Pour l’OM, le contexte est différent. Durant la phase aller du championnat, l’équipe phocéenne n’a pas réussi à trouver un équilibre dans le jeu et conséquemment une régularité dans les résultats. Pour avoir perdu beaucoup de temps dans des schémas qui s’étaient avérés tous aussi défaillants qu’infructueux, Eric Gerets a épuisé, si je puis-je dire, le joker temps qui lui permettait de remédier aux lacunes entrevues. Quelques jours de trêve sauront-ils corriger les défaillances accumulées durant cinq mois ? Sceptique est mon interprétation !
Auteur d’un formidable parcours jusque-là, Rennes est l’équipe à même de tirer le meilleur profit de cette trêve hivernale. La raison est simple. Les Bretons ne déplorent ni déficit de jeu ni instabilité technique. C’est l’équipe la plus régulière et la plus sereine de Ligue 1. Quelques jours de repos pour les joueurs, c’est tout bénef.
Tout comme Rennes, Toulouse, Lille et Nice sont dans la lignée des équipes qui ont tout à gagner de cette trêve. Parce qu’elles sont déjà bien en place, ces équipes ont plus besoin de relaxation que de travail de fond. Si bien qu’avec peu de moyens, elles ont démontré jusque-là beaucoup d’entrain.
Pour Bordeaux, cette trêve tombe à pic tant les joueurs ont besoin de repos pour se ressourcer après les échéances du championnat et de la Ligue des champions. Laurent Blanc, qui a l’intention de dégraisser son effectif, verra donc plus clair. Avec un groupe fixe, Le Président saura mieux gérer les aspects technico-tactiques.

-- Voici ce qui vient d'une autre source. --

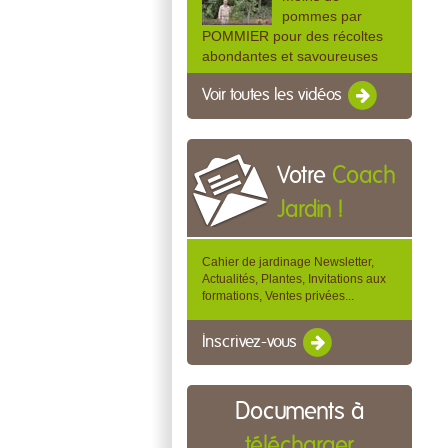
pommes par
POMMIER pour des récoltes
abondantes et savoureuses
Voir toutes les vidéos
Votre
Coach
Jardin !
Cahier de jardinage Newsletter,
Actualités, Plantes, Invitations aux
formations, Ventes privées...
Inscrivez-vous
Documents à
télécharger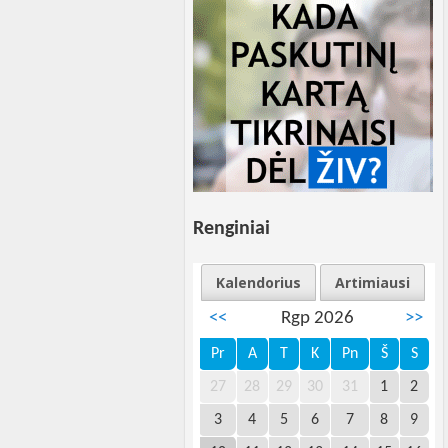
Renginiai
Kalendorius
Artimiausi
<<
Rgp 2026
>>
Pr
A
T
K
Pn
Š
S
27
28
29
30
31
1
2
3
4
5
6
7
8
9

Heureux qui comme le PSG a passé l’hiver au chaud. Avec un équilibre dans le jeu et une régularité dans les résultats, l’équipe de Charles Villeneuve a fait sensation durant l’aller en réussissant à battre Bordeaux, Marseille et Lyon. Excusez du peu !
La trêve risque d’être préjudiciable par contre à Saint-Etienne. Auteurs d’un début de saison chaotique, les Verts ont retrouvé des couleurs ces dernières journées et réussi à remonter la pente. La trêve risque de freiner leur élan, eux qui ont recouvré sérénité et équilibre dans le jeu dernièrement.
Dans le ventre mou du classement, Grenoble, Caen, Le Mans, Lorient, Nancy et Auxerre sont presque dans la même position. Porter les correctifs et gagner en consistance, telles sont les priorités de Bazdarevic, Dumas, Bertucci, Gourcuff, Correa et Fernandez. Monaco tout comme Nantes est dans une position peu confortable. La trêve peut-elle apporter un semblant de sérénité dans une atmosphère délétère ? Pas évident.
Valenciennes, Le Havre et Sochaux. Des équipes très mal lotis et qui risquent de s’enliser davantage dans le gouffre si elles n’arrivent pas à se renforcer copieusement. Si la venue de Darcheville à Valenciennes peut aider le groupe de Kombouaré à améliorer une efficacité défaillante, la faiblesse de l’effectif havrais et sochalien pose problème. La trêve seule ne saura sans doute pas combler les lacunes.